This concerned me enough to report the incident to the Gas Safe Register and what follows is the steps taken them and by the Health and Safety Executive.

First of all, Gas Safe took my details, the tenants details and those of the landlord which was passed to the complaints department.

They then wrote to the tenant advising that they were made aware of recent gas works carried out in the property and offered them a free inspection, which was accepted.  Normally they would then contact the landlord to ask permission to enter the property. We felt it highly unlikely that he would grant it, but as the Director of the company which owns the freehold, my partner would be able to enter the flat under the terms of the lease. Another issue here was were we not to act it would be my partner who would be held liable under the law for not acting with due diligence should the worst happen. So, a Gas Safe engineer visited the property and checked the following:

  1. Whether there was damage on or around the gas appliances;
  2. There were no gas escapes;
  3. The compliance of the chimney/flue;
  4. Adequate ventilation;
  5. The operation of the appliance installed by the suspected unregistered person was safe and if any defect found, the engineer would make the apliance safe.

So what was found?

The inspector identified a number of issues were as follows:

  1. The installation of the Biasi room sealed combination boiler had not been ‘notified’, therefore a Building Regulations Compliance Certificate was not been issued by Gas Safe;
  2. The ‘pull down’ front hinged flap cover to the controls of the appliance was missing, and which normally has a sticker attached giving make, model, Gas Council and serial no. details;
  3. A sealing plate on the top of the boiler chassis had a securing screw missing.

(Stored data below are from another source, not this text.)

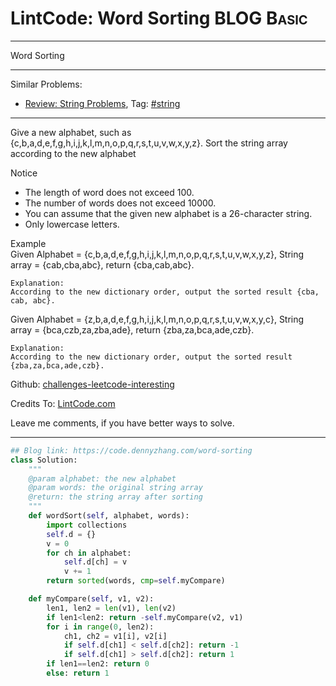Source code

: * LintCode: Word Sorting                                        :BLOG:Basic:
#+STARTUP: showeverything
#+OPTIONS: toc:nil \n:t ^:nil creator:nil d:nil
:PROPERTIES:
:type:     string
:END:
---------------------------------------------------------------------
Word Sorting
---------------------------------------------------------------------
Similar Problems:
- [[https://code.dennyzhang.com/review-string][Review: String Problems]], Tag: [[https://code.dennyzhang.com/tag/string][#string]]
---------------------------------------------------------------------
Give a new alphabet, such as {c,b,a,d,e,f,g,h,i,j,k,l,m,n,o,p,q,r,s,t,u,v,w,x,y,z}. Sort the string array according to the new alphabet

Notice
- The length of word does not exceed 100.
- The number of words does not exceed 10000.
- You can assume that the given new alphabet is a 26-character string.
- Only lowercase letters.

Example
Given Alphabet = {c,b,a,d,e,f,g,h,i,j,k,l,m,n,o,p,q,r,s,t,u,v,w,x,y,z}, String array = {cab,cba,abc}, return {cba,cab,abc}.

#+BEGIN_EXAMPLE
Explanation:
According to the new dictionary order, output the sorted result {cba, cab, abc}.
#+END_EXAMPLE

Given Alphabet = {z,b,a,d,e,f,g,h,i,j,k,l,m,n,o,p,q,r,s,t,u,v,w,x,y,c}, String array = {bca,czb,za,zba,ade}, return {zba,za,bca,ade,czb}.

#+BEGIN_EXAMPLE
Explanation:
According to the new dictionary order, output the sorted result {zba,za,bca,ade,czb}.
#+END_EXAMPLE

Github: [[https://github.com/DennyZhang/challenges-leetcode-interesting/tree/master/problems/word-sorting][challenges-leetcode-interesting]]

Credits To: [[http://www.lintcode.com/en/problem/word-sorting/][LintCode.com]]

Leave me comments, if you have better ways to solve.
---------------------------------------------------------------------

#+BEGIN_SRC python
## Blog link: https://code.dennyzhang.com/word-sorting
class Solution:
    """
    @param alphabet: the new alphabet
    @param words: the original string array
    @return: the string array after sorting
    """
    def wordSort(self, alphabet, words):
        import collections
        self.d = {}
        v = 0
        for ch in alphabet:
            self.d[ch] = v
            v += 1
        return sorted(words, cmp=self.myCompare)

    def myCompare(self, v1, v2):
        len1, len2 = len(v1), len(v2)
        if len1<len2: return -self.myCompare(v2, v1)
        for i in range(0, len2):
            ch1, ch2 = v1[i], v2[i]
            if self.d[ch1] < self.d[ch2]: return -1
            if self.d[ch1] > self.d[ch2]: return 1
        if len1==len2: return 0
        else: return 1
#+END_SRC

#+BEGIN_HTML
<div style="overflow: hidden;">
<div style="float: left; padding: 5px"> <a href="https://www.linkedin.com/in/dennyzhang001"><img src="https://www.dennyzhang.com/wp-content/uploads/sns/linkedin.png" alt="linkedin" /></a></div>
<div style="float: left; padding: 5px"><a href="https://github.com/DennyZhang"><img src="https://www.dennyzhang.com/wp-content/uploads/sns/github.png" alt="github" /></a></div>
<div style="float: left; padding: 5px"><a href="https://www.dennyzhang.com/slack" target="_blank" rel="nofollow"><img src="http://slack.dennyzhang.com/badge.svg" alt="slack"/></a></div>
</div>
#+END_HTML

This plate is removed and used if a twin flue system is being installed to accommodate the air intake adaptor.
  4. No appliance literature or documentation that accompanies the appliance had been left with the user;
  5. The Biasi boiler appeared to be a previously used appliance and the existing flue/chimney and terminal from the previous boiler had been utilised. The flue/chimney duct had an incline away from the appliance but it should have been back towards the appliance. The existing terminal was damaged and showing signs of distress;
  6. The filling loop had been left connected but should have been removed after the system had been charged with water;
  7. There was insufficient clearance in front of the appliance due to a cupboard fitted in front of it at high level;
  8. The Biasi range of boilers normally require the pipe supplying the appliance to not be smaller than the connection provided on the appliance. The connection provided for this range of boilers is a 22mm connection, but this appliances was connected using 15mm pipe.

As a result of these findings the boiler was classified as ‘At Risk’ under the current Gas Industry Unsafe Situations Procedure. This means that if operated, the boiler may in the future constitute a danger to life or property. A Warning Notice was affixed to the Gas Supply and a Warning/Advice Notice Issued by the Gas Safe Inspector.

We have no idea what happened from here because the tenant moved out and the landlord moved in but we at least felt better that our concerns had a least been addressed by the professionals.

Note: Gas Safe Register’s remit does not extend to having rights of access, powers of enforcement and they are unable to act as consultants or advise on any contractual or financial matters. Gas Safe Register is also unable to act as mediators or arbitrators.